_Short task_
Please render the records as a Markdown table, starting at their first line and stopping after the line that contains "var sketch = newSketch(context, id". Put the row number in a column named Row and the line itself in a column named Text, and skip any blank lines.

_Input records_
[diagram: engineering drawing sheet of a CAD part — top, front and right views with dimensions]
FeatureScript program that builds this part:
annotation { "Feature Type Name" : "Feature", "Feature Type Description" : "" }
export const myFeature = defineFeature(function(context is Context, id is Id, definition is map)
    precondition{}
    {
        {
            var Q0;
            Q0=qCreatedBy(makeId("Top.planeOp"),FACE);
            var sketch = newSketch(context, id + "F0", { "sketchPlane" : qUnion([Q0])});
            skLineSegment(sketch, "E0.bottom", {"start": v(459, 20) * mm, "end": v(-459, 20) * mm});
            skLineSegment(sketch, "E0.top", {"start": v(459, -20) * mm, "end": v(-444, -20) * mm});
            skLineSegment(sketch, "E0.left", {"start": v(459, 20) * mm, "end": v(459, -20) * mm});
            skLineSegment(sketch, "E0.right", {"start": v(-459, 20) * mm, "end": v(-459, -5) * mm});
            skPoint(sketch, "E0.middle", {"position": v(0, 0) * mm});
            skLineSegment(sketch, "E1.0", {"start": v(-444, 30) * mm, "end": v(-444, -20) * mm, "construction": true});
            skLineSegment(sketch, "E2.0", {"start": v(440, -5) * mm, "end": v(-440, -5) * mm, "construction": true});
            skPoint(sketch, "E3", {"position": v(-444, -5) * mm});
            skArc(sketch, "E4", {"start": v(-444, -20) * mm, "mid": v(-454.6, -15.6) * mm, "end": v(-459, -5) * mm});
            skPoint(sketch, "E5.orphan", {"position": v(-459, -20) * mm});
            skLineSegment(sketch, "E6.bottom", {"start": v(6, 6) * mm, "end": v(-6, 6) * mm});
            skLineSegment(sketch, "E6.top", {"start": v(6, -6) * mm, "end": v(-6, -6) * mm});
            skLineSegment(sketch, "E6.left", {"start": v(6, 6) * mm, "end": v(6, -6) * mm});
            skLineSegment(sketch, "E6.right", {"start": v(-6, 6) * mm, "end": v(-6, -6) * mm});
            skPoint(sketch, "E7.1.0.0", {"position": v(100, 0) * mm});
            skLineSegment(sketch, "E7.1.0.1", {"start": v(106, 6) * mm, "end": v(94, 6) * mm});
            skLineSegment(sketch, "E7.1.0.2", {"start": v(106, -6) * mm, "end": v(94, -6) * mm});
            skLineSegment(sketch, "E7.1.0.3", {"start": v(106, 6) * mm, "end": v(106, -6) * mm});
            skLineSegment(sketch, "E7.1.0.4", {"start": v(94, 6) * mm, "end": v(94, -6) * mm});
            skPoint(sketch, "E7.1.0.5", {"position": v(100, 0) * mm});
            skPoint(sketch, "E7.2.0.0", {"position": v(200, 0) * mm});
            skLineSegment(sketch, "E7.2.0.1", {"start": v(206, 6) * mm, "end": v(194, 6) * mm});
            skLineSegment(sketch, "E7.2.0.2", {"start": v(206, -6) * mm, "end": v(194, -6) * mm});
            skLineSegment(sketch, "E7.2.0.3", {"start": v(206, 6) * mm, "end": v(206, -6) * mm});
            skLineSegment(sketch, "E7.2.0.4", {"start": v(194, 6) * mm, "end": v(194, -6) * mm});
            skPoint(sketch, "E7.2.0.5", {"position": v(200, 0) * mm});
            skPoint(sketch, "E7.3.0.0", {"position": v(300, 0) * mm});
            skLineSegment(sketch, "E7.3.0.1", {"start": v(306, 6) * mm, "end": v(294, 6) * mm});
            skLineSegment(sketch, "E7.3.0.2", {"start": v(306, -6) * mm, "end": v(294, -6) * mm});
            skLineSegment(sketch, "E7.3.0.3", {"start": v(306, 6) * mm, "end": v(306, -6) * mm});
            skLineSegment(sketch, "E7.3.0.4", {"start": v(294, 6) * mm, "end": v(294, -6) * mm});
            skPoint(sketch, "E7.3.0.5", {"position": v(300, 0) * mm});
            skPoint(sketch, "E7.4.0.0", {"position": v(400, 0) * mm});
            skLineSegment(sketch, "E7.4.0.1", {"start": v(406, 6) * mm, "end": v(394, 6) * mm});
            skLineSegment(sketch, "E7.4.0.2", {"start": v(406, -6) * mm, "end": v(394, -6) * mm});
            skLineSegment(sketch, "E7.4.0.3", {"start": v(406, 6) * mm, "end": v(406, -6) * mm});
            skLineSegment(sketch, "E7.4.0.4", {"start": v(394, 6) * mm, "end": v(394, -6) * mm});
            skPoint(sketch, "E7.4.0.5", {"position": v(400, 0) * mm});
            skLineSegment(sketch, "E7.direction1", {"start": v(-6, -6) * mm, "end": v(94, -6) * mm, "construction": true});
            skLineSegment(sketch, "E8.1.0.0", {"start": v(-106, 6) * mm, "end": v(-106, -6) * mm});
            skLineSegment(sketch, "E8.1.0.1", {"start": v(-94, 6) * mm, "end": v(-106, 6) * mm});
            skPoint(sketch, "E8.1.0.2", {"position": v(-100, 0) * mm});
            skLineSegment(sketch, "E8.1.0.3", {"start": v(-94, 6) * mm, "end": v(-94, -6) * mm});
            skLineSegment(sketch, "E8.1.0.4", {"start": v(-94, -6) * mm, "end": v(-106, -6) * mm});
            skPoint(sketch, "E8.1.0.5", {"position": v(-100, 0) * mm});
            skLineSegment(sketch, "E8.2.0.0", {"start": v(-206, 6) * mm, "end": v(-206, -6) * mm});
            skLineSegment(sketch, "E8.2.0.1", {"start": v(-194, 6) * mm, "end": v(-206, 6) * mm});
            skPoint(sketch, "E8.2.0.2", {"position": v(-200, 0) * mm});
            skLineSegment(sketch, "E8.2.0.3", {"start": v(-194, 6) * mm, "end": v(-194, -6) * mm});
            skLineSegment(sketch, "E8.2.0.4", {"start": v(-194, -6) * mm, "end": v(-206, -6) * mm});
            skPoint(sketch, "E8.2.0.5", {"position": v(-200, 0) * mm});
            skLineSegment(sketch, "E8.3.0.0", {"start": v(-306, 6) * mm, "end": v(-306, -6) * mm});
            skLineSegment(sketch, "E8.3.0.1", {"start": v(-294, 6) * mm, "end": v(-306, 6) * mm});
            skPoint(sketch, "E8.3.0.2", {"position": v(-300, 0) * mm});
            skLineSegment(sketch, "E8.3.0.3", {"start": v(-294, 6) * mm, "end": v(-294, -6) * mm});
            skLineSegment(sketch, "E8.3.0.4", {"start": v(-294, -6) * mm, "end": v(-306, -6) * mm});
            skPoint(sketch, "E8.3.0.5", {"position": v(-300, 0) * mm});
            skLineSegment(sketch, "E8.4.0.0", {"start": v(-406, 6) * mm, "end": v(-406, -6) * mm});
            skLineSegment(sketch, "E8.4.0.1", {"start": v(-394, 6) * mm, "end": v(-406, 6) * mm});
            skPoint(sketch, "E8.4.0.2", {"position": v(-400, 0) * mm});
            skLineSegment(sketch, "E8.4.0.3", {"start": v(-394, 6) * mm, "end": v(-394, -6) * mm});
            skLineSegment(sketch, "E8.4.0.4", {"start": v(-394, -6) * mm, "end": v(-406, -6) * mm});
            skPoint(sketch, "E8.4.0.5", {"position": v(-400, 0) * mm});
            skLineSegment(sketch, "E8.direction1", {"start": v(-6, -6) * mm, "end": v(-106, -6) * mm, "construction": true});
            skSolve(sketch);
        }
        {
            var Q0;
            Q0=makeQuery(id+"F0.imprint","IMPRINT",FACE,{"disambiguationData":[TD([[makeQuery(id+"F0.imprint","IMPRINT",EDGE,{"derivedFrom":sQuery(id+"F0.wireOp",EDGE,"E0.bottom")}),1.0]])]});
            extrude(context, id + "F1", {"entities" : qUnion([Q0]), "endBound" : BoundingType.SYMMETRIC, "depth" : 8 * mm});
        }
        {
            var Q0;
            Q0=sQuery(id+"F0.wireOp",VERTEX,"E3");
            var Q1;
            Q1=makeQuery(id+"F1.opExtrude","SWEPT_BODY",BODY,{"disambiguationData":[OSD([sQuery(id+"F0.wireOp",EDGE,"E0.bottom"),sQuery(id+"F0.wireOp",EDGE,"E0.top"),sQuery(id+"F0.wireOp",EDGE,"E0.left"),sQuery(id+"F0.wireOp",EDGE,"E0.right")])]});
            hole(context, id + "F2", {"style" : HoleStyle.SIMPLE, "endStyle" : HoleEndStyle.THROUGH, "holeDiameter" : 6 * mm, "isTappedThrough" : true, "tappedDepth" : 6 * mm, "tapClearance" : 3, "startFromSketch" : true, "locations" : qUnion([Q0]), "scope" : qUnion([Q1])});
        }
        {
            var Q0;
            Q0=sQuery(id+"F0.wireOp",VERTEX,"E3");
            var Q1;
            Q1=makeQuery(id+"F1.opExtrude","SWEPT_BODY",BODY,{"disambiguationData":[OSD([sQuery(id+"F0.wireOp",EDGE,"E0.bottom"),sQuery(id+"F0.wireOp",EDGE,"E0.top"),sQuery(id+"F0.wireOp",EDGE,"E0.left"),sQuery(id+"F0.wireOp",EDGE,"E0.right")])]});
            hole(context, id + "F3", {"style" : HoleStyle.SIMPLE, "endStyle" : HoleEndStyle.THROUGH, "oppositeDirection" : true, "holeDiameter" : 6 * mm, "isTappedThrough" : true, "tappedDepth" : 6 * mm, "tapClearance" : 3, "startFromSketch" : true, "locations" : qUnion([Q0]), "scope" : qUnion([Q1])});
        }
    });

_Solution below_
| Row | Text |
|---|---|
| 1 | [diagram: engineering drawing sheet of a CAD part — top, front and right views with dimensions] |
| 2 | FeatureScript program that builds this part: |
| 3 | annotation { "Feature Type Name" : "Feature", "Feature Type Description" : "" } |
| 4 | export const myFeature = defineFeature(function(context is Context, id is Id, definition is map) |
| 5 |     precondition{} |
| 6 |     { |
| 7 |         { |
| 8 |             var Q0; |
| 9 |             Q0=qCreatedBy(makeId("Top.planeOp"),FACE); |
| 10 |             var sketch = newSketch(context, id + "F0", { "sketchPlane" : qUnion([Q0])}); |